Direktur Pemantauan dan Operasi Armada Ditjen PDSKP Pung Nugroho Saksono menjelaskan, ada tiga skema pengawasan yang dilakukan, meliputi sebelum melaut, saat melaut dan selesai melaut.
Sebagai contoh, untuk pemeriksaan selesai melaut akan dilakukan validasi mengenai hasil tangkapan dengan alat tangkap yang digunakan.
"Misal yang dipakai pancing tuna tapi hasil tangkapannya cumi banyak sekali.
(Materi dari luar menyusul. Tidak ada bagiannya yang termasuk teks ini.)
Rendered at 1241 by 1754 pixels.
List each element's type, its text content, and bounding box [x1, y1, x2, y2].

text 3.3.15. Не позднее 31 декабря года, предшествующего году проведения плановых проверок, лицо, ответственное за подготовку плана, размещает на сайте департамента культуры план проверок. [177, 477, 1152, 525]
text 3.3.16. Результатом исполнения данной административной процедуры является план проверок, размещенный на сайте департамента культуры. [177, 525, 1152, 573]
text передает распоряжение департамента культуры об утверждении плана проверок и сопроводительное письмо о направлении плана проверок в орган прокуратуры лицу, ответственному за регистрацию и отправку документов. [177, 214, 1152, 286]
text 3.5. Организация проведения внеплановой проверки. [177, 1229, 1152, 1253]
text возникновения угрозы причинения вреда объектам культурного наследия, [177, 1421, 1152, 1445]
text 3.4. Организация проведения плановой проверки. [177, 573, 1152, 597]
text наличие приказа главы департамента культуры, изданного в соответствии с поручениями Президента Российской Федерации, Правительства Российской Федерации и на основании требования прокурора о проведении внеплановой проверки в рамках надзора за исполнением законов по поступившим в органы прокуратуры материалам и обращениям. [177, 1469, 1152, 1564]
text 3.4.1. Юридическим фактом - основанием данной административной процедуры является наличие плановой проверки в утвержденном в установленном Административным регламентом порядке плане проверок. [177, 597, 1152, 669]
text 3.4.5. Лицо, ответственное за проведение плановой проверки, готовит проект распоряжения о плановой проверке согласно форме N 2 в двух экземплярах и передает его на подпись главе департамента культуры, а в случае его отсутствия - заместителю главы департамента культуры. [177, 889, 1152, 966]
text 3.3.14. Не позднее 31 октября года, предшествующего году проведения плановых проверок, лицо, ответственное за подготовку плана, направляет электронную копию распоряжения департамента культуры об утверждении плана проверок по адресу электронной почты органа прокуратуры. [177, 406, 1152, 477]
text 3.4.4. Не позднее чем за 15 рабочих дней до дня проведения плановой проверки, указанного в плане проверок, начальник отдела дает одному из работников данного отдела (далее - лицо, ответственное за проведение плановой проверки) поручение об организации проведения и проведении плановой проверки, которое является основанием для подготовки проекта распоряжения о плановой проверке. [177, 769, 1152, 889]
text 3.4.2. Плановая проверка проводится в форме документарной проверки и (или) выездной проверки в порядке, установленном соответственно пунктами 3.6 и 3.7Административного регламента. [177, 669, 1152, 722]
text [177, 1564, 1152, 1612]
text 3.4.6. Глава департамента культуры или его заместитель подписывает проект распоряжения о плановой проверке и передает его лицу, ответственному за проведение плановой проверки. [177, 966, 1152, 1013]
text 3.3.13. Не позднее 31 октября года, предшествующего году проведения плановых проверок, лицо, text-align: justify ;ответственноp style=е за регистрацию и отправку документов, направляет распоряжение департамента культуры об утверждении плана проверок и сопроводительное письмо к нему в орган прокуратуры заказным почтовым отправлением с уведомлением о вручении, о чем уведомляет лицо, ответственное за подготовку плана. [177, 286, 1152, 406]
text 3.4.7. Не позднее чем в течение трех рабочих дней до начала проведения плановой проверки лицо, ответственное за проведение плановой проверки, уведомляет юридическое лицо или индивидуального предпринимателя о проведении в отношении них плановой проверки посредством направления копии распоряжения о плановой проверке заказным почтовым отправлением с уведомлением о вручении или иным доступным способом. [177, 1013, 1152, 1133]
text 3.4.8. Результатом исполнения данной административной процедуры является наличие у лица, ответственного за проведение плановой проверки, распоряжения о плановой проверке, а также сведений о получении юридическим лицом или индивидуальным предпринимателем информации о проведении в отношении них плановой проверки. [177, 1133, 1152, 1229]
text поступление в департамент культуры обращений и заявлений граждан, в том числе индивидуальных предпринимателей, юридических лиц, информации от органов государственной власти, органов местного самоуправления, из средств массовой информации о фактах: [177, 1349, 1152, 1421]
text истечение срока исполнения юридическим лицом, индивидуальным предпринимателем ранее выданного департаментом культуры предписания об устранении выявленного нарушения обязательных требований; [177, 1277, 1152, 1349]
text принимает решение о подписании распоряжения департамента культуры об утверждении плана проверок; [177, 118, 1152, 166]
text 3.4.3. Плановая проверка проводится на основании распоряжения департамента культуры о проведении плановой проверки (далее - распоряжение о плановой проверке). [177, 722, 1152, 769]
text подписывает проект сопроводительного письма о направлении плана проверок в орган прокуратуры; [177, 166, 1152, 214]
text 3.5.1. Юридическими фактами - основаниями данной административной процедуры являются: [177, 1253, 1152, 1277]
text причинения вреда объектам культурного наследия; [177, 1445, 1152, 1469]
Ini kan perlu adanya evaluasi lebih lanjut," tuturnya.
Sementara itu, Ketua Umum Kesatuan Nelayan Tradisional Indonesia (KNTI) Riza Damanik menyebut memang diperlukan pemerataan dalam hal infrastruktur maupun pemanfaatan potensi sumber daya perikanan di Indonesia antara wilayah barat, dan timur.
Di samping itu, peran serta masyarakat dalam implementasi Permen KP18/2021 juga menurutnya sangat penting.
"Jadi saya ingin Permen ini juga harus diletakkan agar benar-benar punya daya ungkit dalam kaitan dengan ekonomi masyarakat, nasional. Dia harus diletakkan dalam kerangka koreksi terhadap sarana dan prasarana perikanan kita tadi," ucapnya.
Sebelumnya, Trenggono mengimbau para nelayan untuk tidak lagi menggunakan salah satu alat penangkap ikan yang dilarang di Permen KP 18 yakni cantrang, khususnya untuk kapal-kapal ukuran di atas 30 GT.
Tindakan tegas akan diambil kepada para pelanggar karena penggunaan alat tangkap tersebut menimbulkan konflik sosial dan mengancam keberlanjutan ekosistem.
"Kalau mereka yang memilih kapal cantrang itu tetap melakukan terus-menerus, kami bisa buktikan bahwa Laut Jawa itu sudah sangat merah dan over-fishing kemudian terumbu karangnya juga rusak. Kami sampaikan kepada nelayan yang memiliki kapal di atas 30 GT, bahwa anda harus berhenti, kalau tidak berhenti, kami hentikan. Kami hentikan itu karena itu akan merusak lingkungan," tutur Trenggono.